For İmamoğlu, this is a great victory. First, the rivalry between Erdoğan and İmamoğlu, who gained great popularity as mayor of Istanbul, a tough metropolis of about 16 million people (likely many more), had begun even before the elections. İmamoğlu was accused of calling the members of Turkey’s Supreme Electoral Council “fools” in a press release in response to one of the AK Party ministers calling him that name. This was after the AK Party challenged the initial vote in the 2019 local elections that İmamoğlu had won. In the re-election in Istanbul, İmamoğlu won again and by a bigger margin than the first round. (If his appeal is not accepted, İmamoğlu may face a prison sentence of more than two years as well as disqualification from any political activity, in accordance with the court’s decision.)

When such a candidate wins against Erdoğan’s candidate, it means one thing: the dictatorship can no longer help Erdoğan defeat a truly charismatic leader. This point is crucial as the Turkish government controls about 90% of the media in the country, which leads to a dominance that has been skewing public discourse in its favor for at least two decades. The opposition struggles to communicate with voters through mainstream channels, has its screen time reduced, and is sometimes silenced completely. Additionally, Turkish law allows journalists and social media activists to be jailed for up to three years for sharing “lies” or “misleading” information, which is of course subject to interpretation and works to the detriment of the opposition.

The silencing and erasure of the rights of the opposition is apparently no longer helpful. İmamoğlu may be a candidate for the presidency in 2028. While Erdoğan asserts that he will refrain from engaging in another election campaign, he might find himself confronted by someone whom he recently attempted to imprison. There is another point that greatly disturbs Erdoğan in the case of İmamoğlu: Erdoğan himself began his political career as the mayor of Istanbul in 1993, a position in which he was successful and gained great sympathy.

The case of İmamoğlu is also important because it proved that after many years of Kılıçdaroğlu’s control of the CHP, a younger and more charismatic leader could undermine that control. It is not impossible that the CHP could have gained more power against the AK Party had there been more contestants like İmamoğlu in previous election cycles. It used to be thought that Erdoğan meets the theoretical definitions of a charismatic leader who derives his success from extremely high self-confidence and strong communication skills. Since Turkish citizens typically vote for a leader rather than for a party or ideology, it can be deduced that Erdoğan’s successful years were facilitated by the absence of a formidable charismatic challenger. However, when such a challenger emerges, Erdoğan’s party experiences a decline. The loss of the elections reflects not only the CHP’s strategy but also the fragmentation of Erdoğan’s power and a decrease in voter turnout.

Also, the success of a faction more extreme than the AK Party, the New Welfare Party (YRP), the Islamist party of the late Erbakan, shows a level of dissatisfaction among Erdoğan’s own electorate. Some Kurds, too, preferred to give their votes to representatives of other parties, which again hurt Erdoğan’s party. Beyond that, there was a decrease in the general voting percentages, which were only 78% compared to the previous years. Commentators hold that most abstainers were AK Party supporters.

It appears that the economic issue is what tipped the scales in these elections. The question now is whether in the next general election the people will again settle accounts with the AK Party government over the economy. On the other hand, it is possible that because these were local elections that do not pose a danger to the AK Party government, and because it was not Erdoğan himself but his representatives on the ballot, this vote reflected a desire to improve the economic situation and not necessarily a desire to harm Erdoğan. Another reservation about the economic factor is reflected in the vote for the AK Party in earthquake-stricken areas such as Gaziantep, which, despite claims of poor government treatment, remained loyal to Erdoğan.

## SUPPLIED RECORDS
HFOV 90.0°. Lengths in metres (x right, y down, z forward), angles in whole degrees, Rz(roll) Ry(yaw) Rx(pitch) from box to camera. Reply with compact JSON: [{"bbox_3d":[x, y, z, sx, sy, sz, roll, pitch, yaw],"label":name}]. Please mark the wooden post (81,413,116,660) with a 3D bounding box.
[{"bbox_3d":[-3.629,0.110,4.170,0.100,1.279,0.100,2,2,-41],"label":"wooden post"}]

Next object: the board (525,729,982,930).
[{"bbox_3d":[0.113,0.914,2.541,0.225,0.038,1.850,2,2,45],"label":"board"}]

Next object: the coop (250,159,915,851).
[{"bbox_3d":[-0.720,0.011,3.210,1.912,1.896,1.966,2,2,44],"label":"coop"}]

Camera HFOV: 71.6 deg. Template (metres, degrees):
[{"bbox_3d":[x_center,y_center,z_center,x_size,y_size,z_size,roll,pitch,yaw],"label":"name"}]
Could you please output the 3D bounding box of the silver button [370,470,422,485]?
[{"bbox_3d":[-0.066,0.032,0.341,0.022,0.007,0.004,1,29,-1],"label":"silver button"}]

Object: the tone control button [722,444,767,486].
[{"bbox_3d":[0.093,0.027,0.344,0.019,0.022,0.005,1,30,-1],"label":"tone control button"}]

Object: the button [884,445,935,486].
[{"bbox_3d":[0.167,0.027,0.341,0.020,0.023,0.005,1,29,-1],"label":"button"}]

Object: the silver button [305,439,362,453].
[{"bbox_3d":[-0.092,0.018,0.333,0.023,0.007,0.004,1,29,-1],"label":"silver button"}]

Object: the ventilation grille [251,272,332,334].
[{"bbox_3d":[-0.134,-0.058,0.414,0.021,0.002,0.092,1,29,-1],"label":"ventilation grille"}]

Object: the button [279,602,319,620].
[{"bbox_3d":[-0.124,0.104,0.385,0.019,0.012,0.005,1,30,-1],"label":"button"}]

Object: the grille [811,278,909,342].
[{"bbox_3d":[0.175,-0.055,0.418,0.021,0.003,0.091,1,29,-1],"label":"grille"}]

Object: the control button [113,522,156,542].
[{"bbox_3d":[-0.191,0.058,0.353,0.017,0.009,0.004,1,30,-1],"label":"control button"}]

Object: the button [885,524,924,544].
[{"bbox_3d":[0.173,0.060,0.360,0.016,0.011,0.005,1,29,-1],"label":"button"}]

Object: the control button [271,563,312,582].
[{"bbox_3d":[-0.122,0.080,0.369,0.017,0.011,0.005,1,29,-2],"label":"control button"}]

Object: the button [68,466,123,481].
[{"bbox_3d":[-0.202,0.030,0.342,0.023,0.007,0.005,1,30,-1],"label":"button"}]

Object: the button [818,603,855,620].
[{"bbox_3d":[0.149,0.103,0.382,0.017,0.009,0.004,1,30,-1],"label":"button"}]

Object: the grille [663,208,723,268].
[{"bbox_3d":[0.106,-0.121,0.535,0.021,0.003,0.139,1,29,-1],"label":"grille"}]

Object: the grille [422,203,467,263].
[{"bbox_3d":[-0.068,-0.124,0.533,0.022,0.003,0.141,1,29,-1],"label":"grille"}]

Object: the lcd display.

## PROBLEM DETAILS
In the passage on İmamoğlu and the Turkish local elections, in what year did Erdoğan begin his political career as mayor of Istanbul?

## EXERCISE RESPONSE
1993